Le 14 Février dernier, c’est une page importante de l’histoire de l’Afrique du Sud qui s’est tournée. Après 9 ans passés à la tête de l’ancienne première puissance économique de notre continent, Jacob Zuma, 75 ans, premier Zulu à la tête du pays, a été contraint à la démission par son parti : l’African National Congress (ANC).
Ces neuf années de gestion ont surtout été marquées par une succession de scandales de corruption, de conflits raciaux, d’une certaine instabilité politique mais surtout par un accroissement de la pauvreté et un net recul des principaux indicateurs économiques. Un cocktail détonnant qui a emporté celui qui, en 2005 déjà (!!), faisait face à des accusations de corruption dans une affaire de vente d’armes et qui aujourd’hui encore doit répondre de 783 chefs d’inculpation pour corruption, fraude fiscale et extorsion de fonds. Rien que ça…
Au delà de l’avènement du richissime Cyril Ramaphosa à la tête du pays (il trône à la tête d’une fortune estimée à 450 millions de dollars en 2015 selon Forbes), c’est l’hégémonie de l’ANC sur l’échiquier politique sud-africain qui est en jeu. En plus des nombreuses affaires judiciaires pendantes, un des signaux forts adressés par la population a été la cuisante défaite du parti créé par Nelson Mandela, lors des dernières élections municipales de 2016 (symbolisé par la perte des grandes villes que sont Port Elizabeth, Prétoria et Johannesburg). Depuis lors, des voix s’étaient élevées pour réclamer une refonte et un nouveau leadership à la tête du parti centenaire; la perspective de perdre la prochaine présidentielle étant dans tous les esprits. Depuis, un congrès a été organisé et des têtes sont tombées. L’heure serait donc à l’action et à l’unité au sein du parti. Cela changera t-il la donne à un an des présidentielles? Rien n’est moins sûr.
Un destin à la Lula
Membre influent et très actif de l’ANC dès les premières heures de lutte contre le régime de l’Apartheid, celui que Madiba himself avait pressenti comme son successeur, a un parcours assez atypique. Tour à tour syndicaliste, homme politique, homme d’affaires, Cyril Ramaphosa est de nouveau dans l’arène politique depuis 2014, année à laquelle il a été élu vice-président du pays. Un parcours qui ressemble quelque peu à celui de Luiz Inácio Lula da Silva, ancien Président brésilien. En lui souhaitant une toute autre fin.

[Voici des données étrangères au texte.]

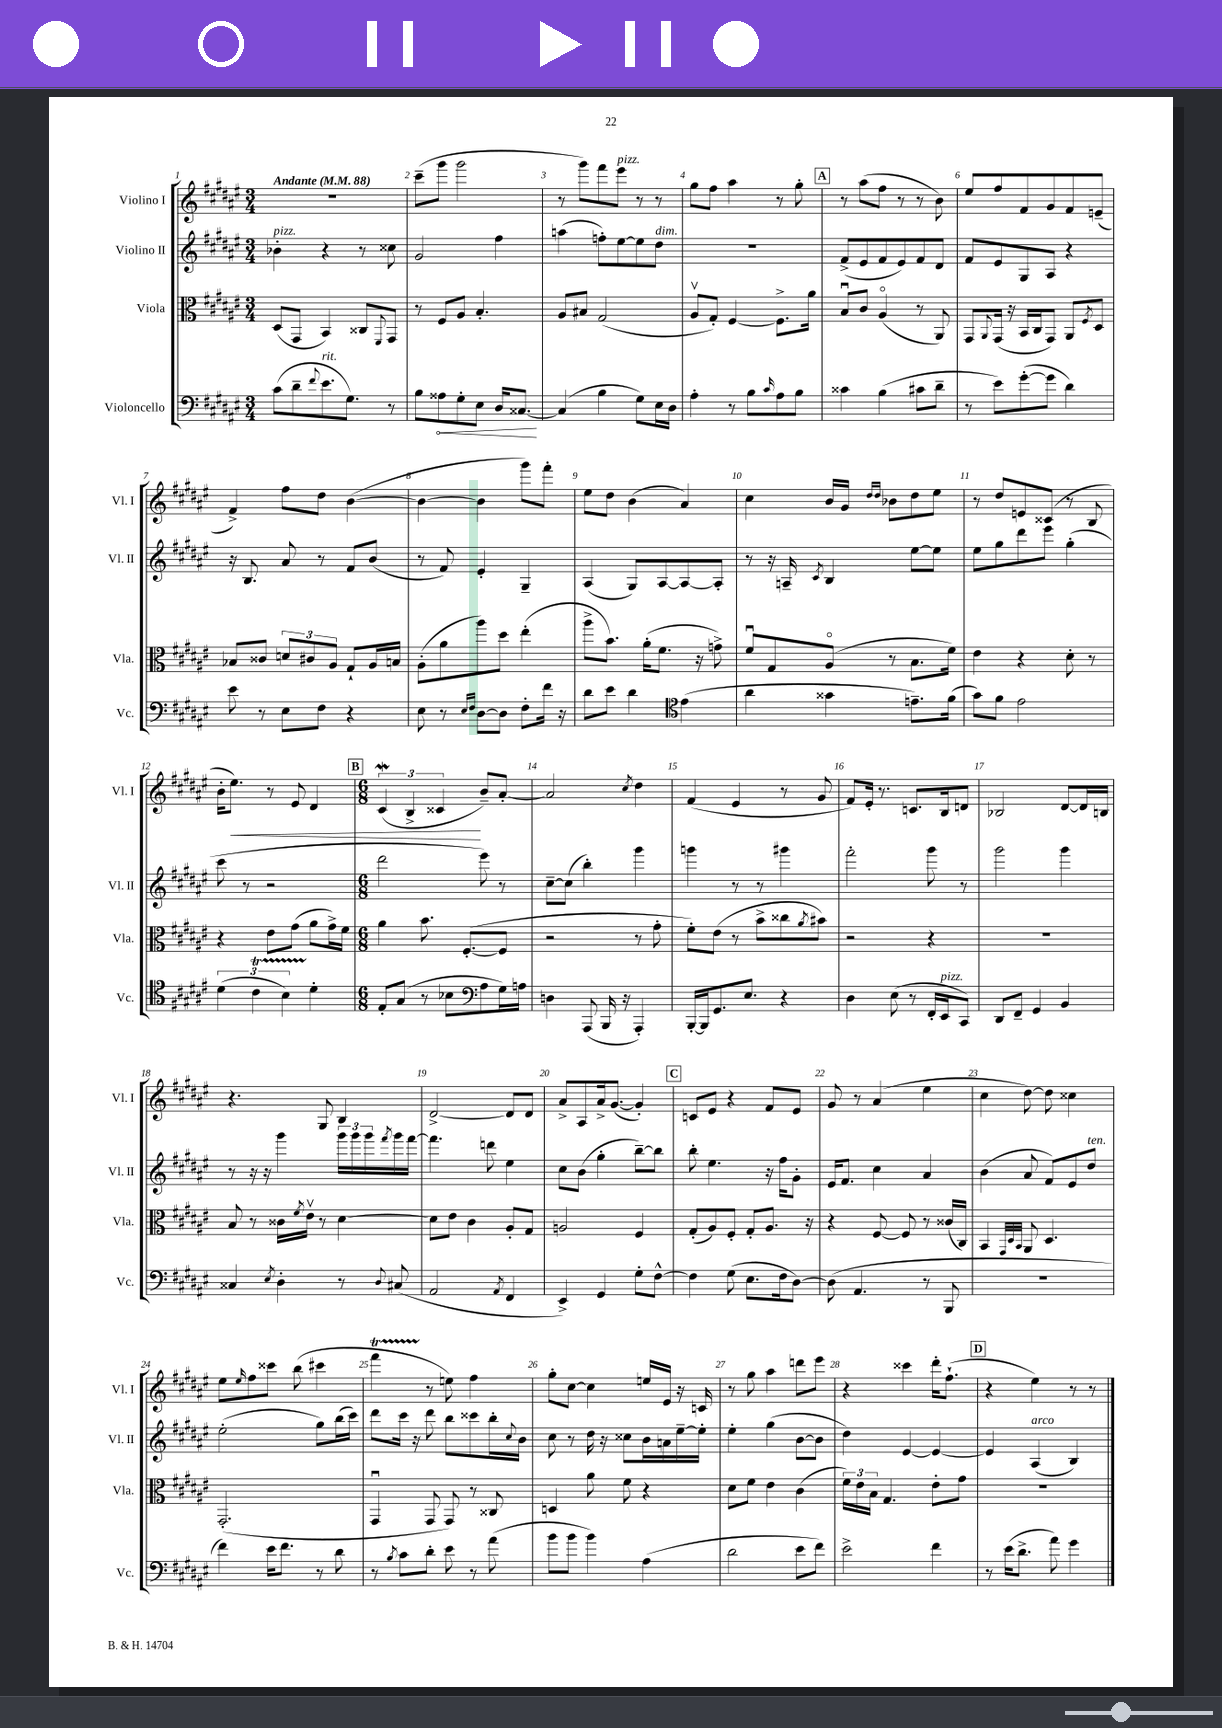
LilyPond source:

<<
\new StaffGroup <<
\new Staff = "s0" \with { instrumentName = "Violino I" shortInstrumentName = "Vl. I" } {
    \clef treble \key fis \major \numericTimeSignature \time 3/4 \tempo "Andante" 4 = 88
    R2. |
    cis'''8--( gis'''8 gis'''2 |
    r8 gis'''8) fis'''8 eis'''8^\markup { \italic "pizz." } r8 r8 |
    gis''8 fis''8 ais''4 r8 gis''8-. |
    \mark \markup { \box "A" } r8 ais''8( fis''8 r8 r8 b'8) |
    eis''8 fis''8 fis'8 gis'8 fis'8 e'8--( |
    fis'4->) fis''8 dis''8 b'4~( |
    b'4~ b'4 gis'''8) fis'''8-. |
    eis''8 dis''8 b'4( ais'4) |
    cis''4 b'16 gis'16 \grace { dis''16 dis''16 } bes'8 dis''8 eis''8 |
    r8 dis''8 e'8 cisis'8( r8 b8 |
    b'16-. eis''8.\<) r8 eis'8 dis'4 |
    \mark \markup { \box "B" } \numericTimeSignature \time 6/8 \tuplet 3/2 { cis'4\mordent( b4-> cisis'4\! } b'8--) ais'8~-. |
    ais'2 \acciaccatura { cis''8 } dis''4 |
    fis'4( eis'4 r8 gis'8 |
    fis'8) eis'16-. r8. c'8. b16 d'8 |
    bes2 dis'8~ dis'16 b16 |
    r4. gis8 b4 |
    dis'2~-> dis'8 dis'8 |
    ais'8-> ais8 ais'16-> gis'8.~( gis'4-.) |
    \mark \markup { \box "C" } c'8 eis'8 r4 fis'8 eis'8 |
    gis'8 r8 ais'4( eis''4 |
    cis''4 dis''8~) dis''8 cisis''4 |
    eis''8 \grace { eis''16 } fis''8 cisis'''8 b''8( cis'''4 |
    fis'''4\startTrillSpan r8\stopTrillSpan e''8) fis''4 |
    gis''8-. cis''8~ cis''4 e''16 eis'16 r16 c'16 |
    r8 gis''8 ais''4 d'''8 eis'''8 |
    r4 cisis'''4 dis'''16-. fis''8.-!( |
    \mark \markup { \box "D" } r4 eis''4) r8 r8 \bar "|." |
}
\new Staff = "s1" \with { instrumentName = "Violino II" shortInstrumentName = "Vl. II" } {
    \clef treble \key fis \major \numericTimeSignature \time 3/4
    bes'4-.^\markup { \italic "pizz." } r4 r8 cisis''8 |
    gis'2 fis''4 |
    a''4( f''8-.) eis''8~ eis''8 dis''8^\markup { \italic "dim." } |
    R2. |
    \mark \markup { \box "A" } fis'8->( eis'8 fis'8 eis'8) fis'8 dis'8 |
    fis'8 eis'8 gis8 ais8 r4 |
    r16 b8. ais'8 r8 fis'8 b'8( |
    r8 fis'8) eis'4-. gis4-- |
    ais4( gis8) ais8~ ais8~ ais8-. |
    r8 r16 a16-- \acciaccatura { cis'8 } b4 eis''8~ eis''8 |
    eis''8 gis''8 dis'''8 eis'''8 gis''4-.( |
    cis'''8 r8 r2 |
    \mark \markup { \box "B" } \numericTimeSignature \time 6/8 dis'''2 eis'''8) r8 |
    cis''8~-- cis''8( b''4-.) gis'''4 |
    g'''4 r8 r8 gis'''4 |
    fis'''2-. gis'''8 r8 |
    gis'''2 gis'''4 |
    r8 r16 r16 gis'''4 \tuplet 3/2 { gis'''16 gis'''16 gis'''16 } \acciaccatura { fis'''8 } gis'''16 fis'''16~ |
    fis'''4. d'''8 eis''4 |
    cis''8 b'8( gis''4-. b''8~--) b''8 |
    \mark \markup { \box "C" } b''8-. eis''4. r16 fis''16 gis'8-. |
    eis'16 fis'8. cis''4 ais'4 |
    b'4( ais'8 fis'8) eis'8 dis''8^\markup { \italic "ten." } |
    eis''2-.( gis''8) b''16( cis'''16) |
    dis'''8 cis'''16 r16 dis'''8 b''8 cisis'''8 b''16-. \appoggiatura { cis''8 } b'16 |
    cis''8 r8 dis''16 r16 cisis''8 b'16 a'16 eis''16~-- eis''16-. |
    eis''4-. gis''4( b'8~ b'8 |
    dis''4) eis'4~ eis'4~ |
    \mark \markup { \box "D" } eis'4 ais4^\markup { \italic "arco" }( b4) \bar "|." |
}
\new Staff = "s2" \with { instrumentName = "Viola" shortInstrumentName = "Vla." } {
    \clef alto \key fis \major \numericTimeSignature \time 3/4
    dis8( gis,8 b,4) cisis8 \appoggiatura { fis,8 } gis,8 |
    r8 fis8 ais8 b4.-. |
    ais8 bis8 gis2( |
    ais8\upbow gis8-.) fis4~ fis8.-> ais'16 |
    \mark \markup { \box "A" } b8\downbow cis'8 ais4\flageolet( r8 ais,8) |
    gis,8 \appoggiatura { ais,8 } gis,16( r16 b,16 cis16 gis,8) ais,8 \acciaccatura { fis8 } dis8 |
    bes8 cisis'8 \tuplet 3/2 { d'8 cis'8 ais8 } gis8-! ais16 b16 |
    ais8-.( ais'8 ais''8) dis''8 eis''4-.( |
    ais''8-> b'8.) ais'16-.( fis'8. r16 g'8->) |
    fis'8\downbow gis8 ais8\flageolet( r8 b8. fis'16) |
    eis'4 r4 dis'8-. r8 |
    r4 eis'8 gis'8( ais'8 gis'16->) fis'16 |
    \mark \markup { \box "B" } \numericTimeSignature \time 6/8 ais'4 b'8. fis8.~-.( fis8 |
    r2 r8 gis'8-. |
    fis'8-.) eis'8( r8 b'8-> cisis''8 \acciaccatura { ais'8 } bis'8) |
    r2 r4 |
    R2. |
    b8 r8 cisis'16 \acciaccatura { fis'8 } eis'16\upbow r8 dis'4~ |
    dis'8 eis'8 cis'4 ais8-. gis8 |
    a2 fis4 |
    \mark \markup { \box "C" } gis8-.( ais8) fis8-. gis8-. ais8. r16 |
    r4 fis8~ fis8 r8 cisis'16( cis16) |
    b,4 \grace { gis,32 dis32 b,32 } ais,8 dis4. |
    gis,2.-.( |
    gis,4\downbow gis,8 gis,8) r8 cisis8 |
    d4 ais'8 fis'8 r4 |
    dis'8 fis'8 eis'4 cis'4( |
    \tuplet 3/2 { fis'16) eis'16 b16 } gis4. eis'8-. gis'8 |
    \mark \markup { \box "D" } R2. \bar "|." |
}
\new Staff = "s3" \with { instrumentName = "Violoncello" shortInstrumentName = "Vc." } {
    \clef bass \key fis \major \numericTimeSignature \time 3/4
    cis'8( dis'8-- \appoggiatura { fis'8 } eis'8.^\markup { \italic "rit." } gis8.) r8 |
    b8 \once \override Hairpin.circled-tip = ##t aisis8\< gis8-. eis8 dis16 cisis8.~\! |
    cisis4( b4 gis8) eis16 dis16 |
    ais4-. r8 b8 \grace { cis'16 } ais8 b8 |
    \mark \markup { \box "A" } cisis'4 b4( cis'8 dis'8-- |
    r8 eis'8) gis'8~-.( gis'8 dis'4) |
    eis'8 r8 eis8 fis8 r4 |
    eis8 r8 \grace { eis16 fis16 } dis8~ dis8 fis8-. fis'16 r16 |
    dis'8 eis'8 dis'4 eis'4( |
    \clef tenor ais'4 gisis'4 e'8.--) fis'16( |
    gis'8) fis'8 eis'2 |
    \tuplet 3/2 { dis'4( cis'4\startTrillSpan b4) } dis'4-.\stopTrillSpan |
    \mark \markup { \box "B" } \numericTimeSignature \time 6/8 eis8-. gis8( r8 bes8 ais8 gis16) a16 |
    \clef bass d4 ais,,8( b,,16 r16 ais,,4-.) |
    b,,16~-. b,,16 gis,8. eis8. r4 |
    dis4 eis8( r8 fis,16-. eis,16^\markup { \italic "pizz." } cis,8) |
    dis,8 fis,8-- gis,4 b,4 |
    cisis4 \acciaccatura { eis8 } dis4-. r8 \appoggiatura { dis8 } cis8( |
    ais,2 \acciaccatura { ais,8 } fis,4 |
    eis,4->) gis,4 gis8-. fis8~-^ |
    \mark \markup { \box "C" } fis4 gis8( eis8. fis16 dis8~) |
    dis8( ais,4. r8 b,,8 |
    R2. |
    fis'4) eis'16 fis'8. r8 dis'8 |
    r8 \acciaccatura { b8 } cis'8 dis'8-. eis'8 r8 ais'8( |
    b'8 b'8 b'4) ais4( |
    dis'2 eis'8 fis'8) |
    eis'2-> fis'4 |
    \mark \markup { \box "D" } r8 eis'16( dis'8.-> ais'8) gis'4 \bar "|." |
}
>>
>>
\layout { \context { \Score \override BarNumber.break-visibility = ##(#f #t #t) barNumberVisibility = #all-bar-numbers-visible } }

Réputé pour sa patience et son sens de la diplomatie, autant d’atouts qui ne seront sûrement pas de trop pour relancer la machine économique de ce pays, le nouvel homme fort de l’Afrique du Sud devra faire face à une économie moribonde dont le taux de chômage est estimé à environ 28% en 2017 couplé à une croissance quasi-nulle ces dernières années.
Après avoir hérité de la tête de l’ANC en décembre dernier dans un duel ultra serré avec son adversaire (à peine une centaine de voix les sépare), l’ancienne présidente de la commission de l’Union Africaine, Nkosazana Dlamini Zuma, l’homme a principalement axé sa stratégie autour d’un discours de rupture. Il a clairement laissé transparaître sa détermination à améliorer la gouvernance économique et surtout à mettre fin à la corruption qui gangrène le pays. Des intentions qu’il faudra traduire par des actes concrets, au risque de se retrouver sur la touche au profit d’une opposition agressive dont l’électorat semble en constante progression comme le montre les derniers résultats électoraux et les sondages parus dans la presse locale. Autant dire que les prochains mois s’annoncent donc décisives et l’Afrique du Sud pourrait connaître, pour la première fois depuis 1994, une alternance démocratique. A suivre.